How to Upgrade the Main Drive in a 21.5-inch iMac 2017

The Rocket Yard and have long encouraged the do-it-yourself philosophy when it comes to upgrading your devices. And with our extensive catalog of instructional videos, we help make it possible for users to perform the upgrades they need themselves.

We are always working hard to expand our catalog of step-by-step instructional videos, and after adding a video demonstrating how to install memory in the new 2017 21.5-inch iMac with Retina 4K display, we’ll now show you how to upgrade the same model’s main drive.

Related: Rocket Yard Guide: iMac DIY vs. Apple Repair

Upgrade beyond the factory 2.5-inch 1.0TB hard drive ceiling and install a hard drive up to 3.0TB, or for the ultimate performance upgrade, swap the main hard drive out with a SSD up to 2.0TB. Utilize our install video to guide your upgrade step-by-step and make your iMac faster than from the factory.

Note: Professional installation is recommended for this upgrade due to the complicated process.

Fusion Drive Note: If you’re upgrading a Fusion Drive equipped iMac you will need disable the Fusion Drive first, and then, if desired, create a Fusion Drive with the new drive after the upgrade is performed. You can learn how to do that at:…


  • Wanted to upgrade the Fusion drive from 1TB to 2TB in the 21.5″, 3.4GHz, as you can in the 27″, 3.4GHz iMac. Apple say that this cannot be done pre sales as it is not an option on 21.5″ Why? Is it easy to replace the Fusion drive in the 21.5″?

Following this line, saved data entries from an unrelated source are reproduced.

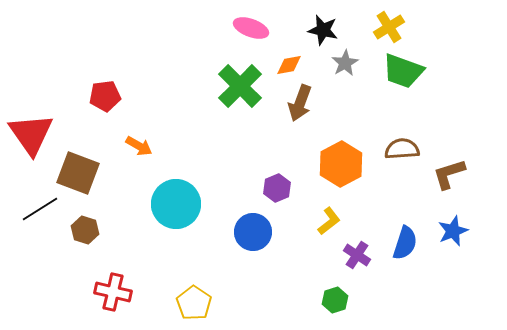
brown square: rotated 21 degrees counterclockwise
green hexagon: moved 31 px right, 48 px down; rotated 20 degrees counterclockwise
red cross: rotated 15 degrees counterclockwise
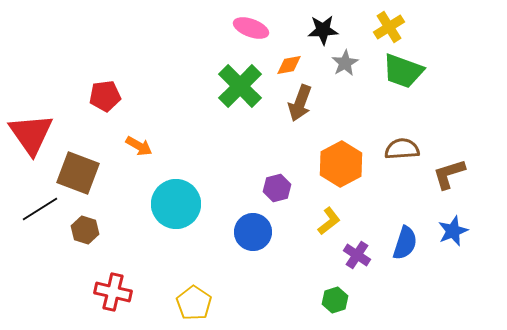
black star: rotated 16 degrees counterclockwise
purple hexagon: rotated 8 degrees clockwise
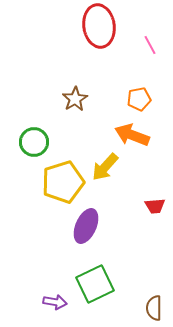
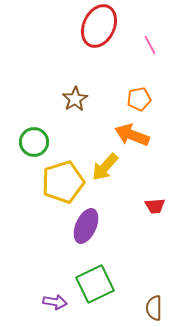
red ellipse: rotated 33 degrees clockwise
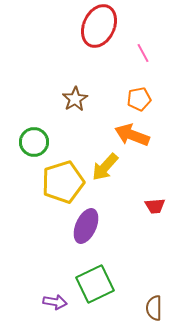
pink line: moved 7 px left, 8 px down
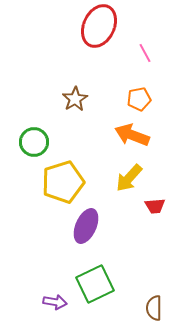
pink line: moved 2 px right
yellow arrow: moved 24 px right, 11 px down
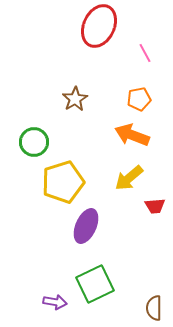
yellow arrow: rotated 8 degrees clockwise
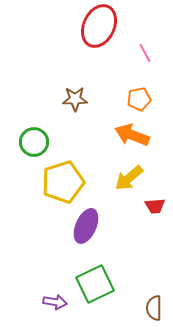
brown star: rotated 30 degrees clockwise
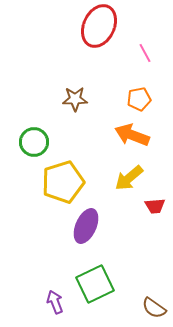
purple arrow: rotated 120 degrees counterclockwise
brown semicircle: rotated 55 degrees counterclockwise
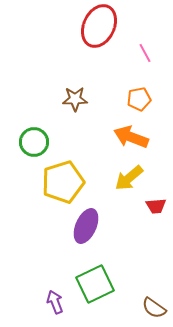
orange arrow: moved 1 px left, 2 px down
red trapezoid: moved 1 px right
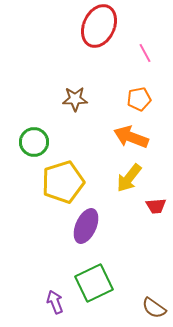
yellow arrow: rotated 12 degrees counterclockwise
green square: moved 1 px left, 1 px up
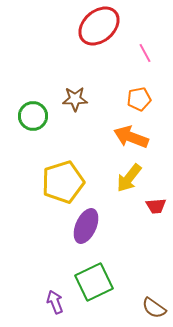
red ellipse: rotated 24 degrees clockwise
green circle: moved 1 px left, 26 px up
green square: moved 1 px up
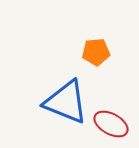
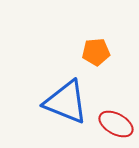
red ellipse: moved 5 px right
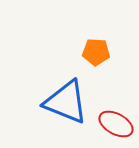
orange pentagon: rotated 8 degrees clockwise
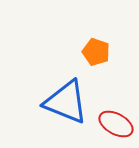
orange pentagon: rotated 16 degrees clockwise
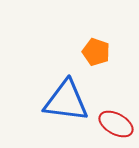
blue triangle: moved 1 px up; rotated 15 degrees counterclockwise
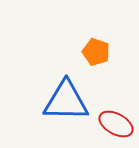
blue triangle: rotated 6 degrees counterclockwise
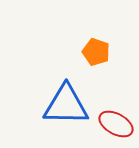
blue triangle: moved 4 px down
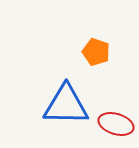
red ellipse: rotated 12 degrees counterclockwise
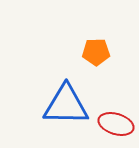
orange pentagon: rotated 20 degrees counterclockwise
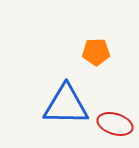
red ellipse: moved 1 px left
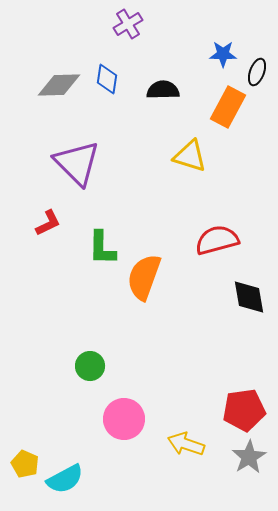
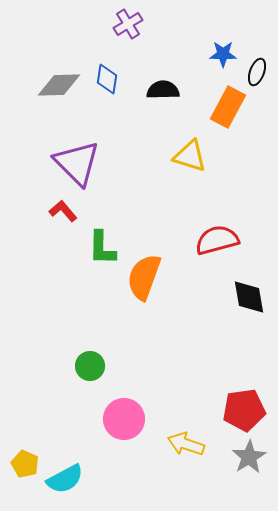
red L-shape: moved 15 px right, 12 px up; rotated 104 degrees counterclockwise
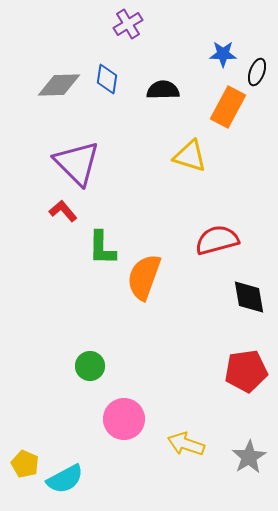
red pentagon: moved 2 px right, 39 px up
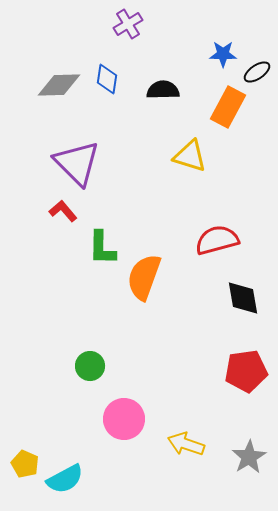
black ellipse: rotated 36 degrees clockwise
black diamond: moved 6 px left, 1 px down
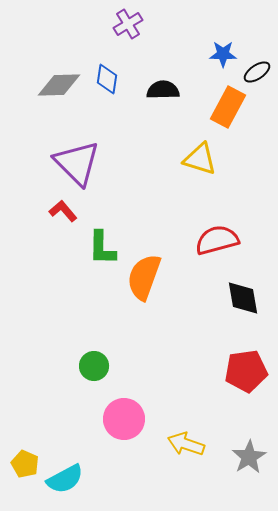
yellow triangle: moved 10 px right, 3 px down
green circle: moved 4 px right
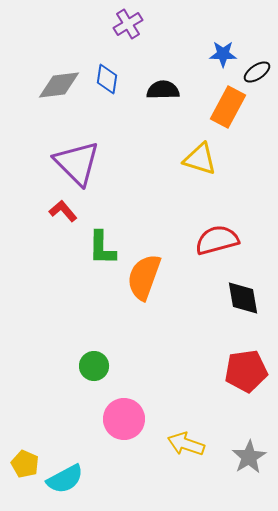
gray diamond: rotated 6 degrees counterclockwise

  • So, does this hard drive upgrade not require the adapter used in the slightly older iMac to account for the Apple firmware heat sensor issue?

  • Is the controller seriously limited to just 3TB???? With 4TB to 10TB drives readily available, is this really a hard limitation?

    • never mind; just realized these are 2.5″ drives. Another reason I’ll never buy an iMac. If I want a laptop computer with expensive, limited, lower-performing laptop components, I’ll buy a laptop.

      • The small iMac takes 2.5″ drives, but the larger version (27″) takes 3.5″ drives so you can go high-capacity if you want. The best thing about these is adding the additional SSD and making a fusion drive, so you end up with a super-fast machine as well as tons of storage. But as for the little 21.5″ iMacs, because you’re replacing a laptop drive, the gains from going SSD are really impressive. I’ve upgraded lots of these for my clients, they’re always amazed at how much faster their Macs are than even when they were new!

      • Hi Frederico. You should always do what’s right for you. But that being said, I’ve worked with both Windows, Unix pretty much all my life. As you know, MacOS is based on Unix.

        You are right that Apple does tend to choose more conservative components…unless you also want to count the iMac Pro…and they are expensive. But a lot of what I no longer do, now that I’ve switched to Apple is worry. I don’t worry about malware. Yes, there is some (few) written for Unix, but a little common sense takes care of those. I don’t worry about filesystem issues. I don’t worry about defragmentation. I don’t worry about the “registry”. If you choose to delete a program on a Mac, you go to Applications and press the Trash button. Can you do that on Windows 10? I doubt it. You have to worry about all the different places that the program puts stuff under the Windows OS. I don’t worry about anything, really.

        I’m just offering a different perspective. You’re right, it’s expensive and yes, you’re right that it is lower performing and you can’t easily, if at all, upgrade the various parts (graphics card, CPU, motherboard) and actually those things are not even possible. But with the help of MacSales, I’ve increased my RAM and sped up my 2009 Mac-mini so that I still really enjoy using it. My only gripe is that I can’t upgrade the graphics. So I’ll end up purchasing a new iMac soon.

        I also no longer worry about drivers, and constantly going into and out of the system box, making sure the power supply is sufficient, making sure I download hot fixes every other day or the various SP’s. I don’t miss any of that.

        I hope this help provide a different perspective. :-)

        • Nathan, when you throw out an application on a Mac you can still land up with files you don’t need. But if you get a piece of software like AppTrap, which is what I use, your Mac will ask if you want to throw out other files associated with the application you are getting rid of. AppTrap is free. Look for it on

  • What about iMac 27″ 2017 with Retina 5K display?